No quisiera extenderme demasiado en estas consideraciones; y por lo demás, apenas haría falta hacerlo, después de lo dicho, pues es cosa muy evidente; apenas hará falta, digo, subrayar ante las nuevas generaciones de periodistas que se aprontan a emplearse en el manejo de tal o cual sector del complejo aparato de la publicidad, que el desarrollo enorme de los medios de comunicación, de acuerdo con las condiciones de la sociedad actual, les impone, por una parte, la necesidad de preparación muy especializada, y por otra parte, la necesidad de mantener un aguzado sentido de la responsabilidad personal.

En efecto, el periodista debe poseer -esto por supuesto- un buen conocimiento de los refinados recursos que la tecnología pone en su mano para el desempeño de una actividad que constituye servicio público, y al mismo tiempo debe tener también conciencia del poder que ello le confiere sobre sus semejantes, con clara noción de las obligaciones éticas anejas al ejercicio de ese poder. Y cuando hablo de su preparación técnica no me refiero, entiéndase bien, tan sólo al manejo diestro de los cien mil artilugios usados hoy en un oficio que en el pasado se limitaba en el mejor de los casos a utilizar una máquina de escribir y quizá una cámara fotográfica. Me refiero sobre todo al conocimiento y adecuado empleo del idioma, cuyo modelo práctico, por más esfuerzos que pueda hacer la Academia Española, lo establece en definitiva el lenguaje difundido e impuesto a través de los medios de comunicación. De la limpieza o deterioro de nuestra lengua son, pues, responsables quienes diariamente se dirigen al público, sea verbalmente o por escrito, desde las diversas tribunas.
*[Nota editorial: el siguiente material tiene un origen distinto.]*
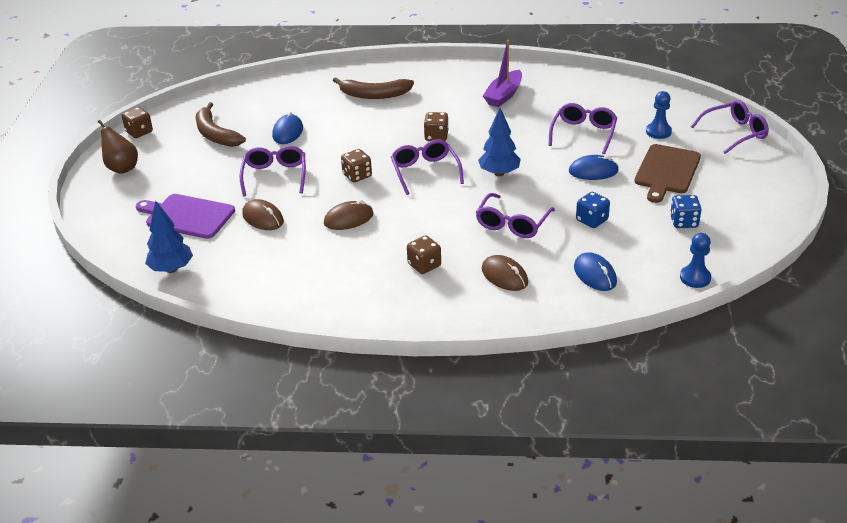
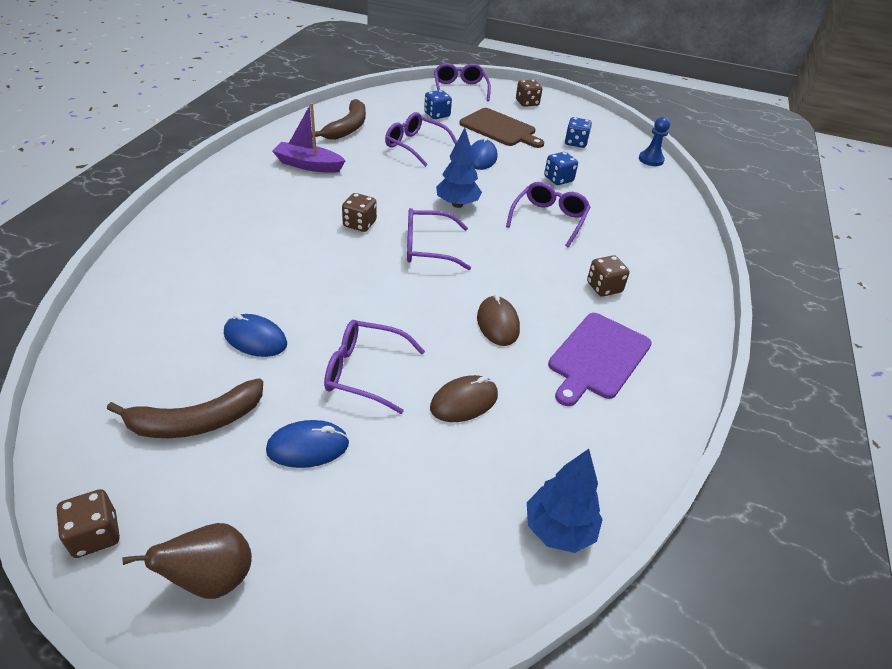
camera: 80 degrees left, 5 degrees up
(187, 216) = (422, 491): purple cutting board -> purple cutting board (597, 357)
(357, 175) = (407, 298): brown dice -> brown dice (527, 103)
(374, 95) = (224, 246): brown banana -> brown banana (347, 128)
(504, 95) = (308, 165): purple boat -> purple boat turned 150 degrees clockwise
(504, 276) = (632, 244): brown mouse -> none
(512, 224) = (549, 219): purple glasses -> purple glasses turned 105 degrees counterclockwise
(595, 275) = (639, 199): blue mouse -> blue mouse (308, 447)
(658, 132) = (437, 115): blue pawn -> blue dice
En cuanto al deber de atenerse a un código de rectitud moral, siendo conscientes siempre del poder que los medios de comunicación confieren al periodista, toda insistencia sería poca. Ciertas desviaciones de este deber, tan flagrantes algunas como esa conducta periodística a la que se denomina amarillismo, habrá existido más o menos extendida en otras épocas pero en la actual resulta de alcance y consecuencias mucho más dañinas, a la misma vez que de más difícil control. Capacitación profesional y conciencia cívico-moral son, pues, los requisitos básicos exigibles para quien quiera dedicar su vida al ejercicio de la profesión periodística.

Para poner término a mi ligera admonición, sólo me resta ya el agradable momento de felicitar a quienes han sido distinguidos con estos Premios y de agradecer su paciencia a cuantos amigos han tenido la bondad de escucharme".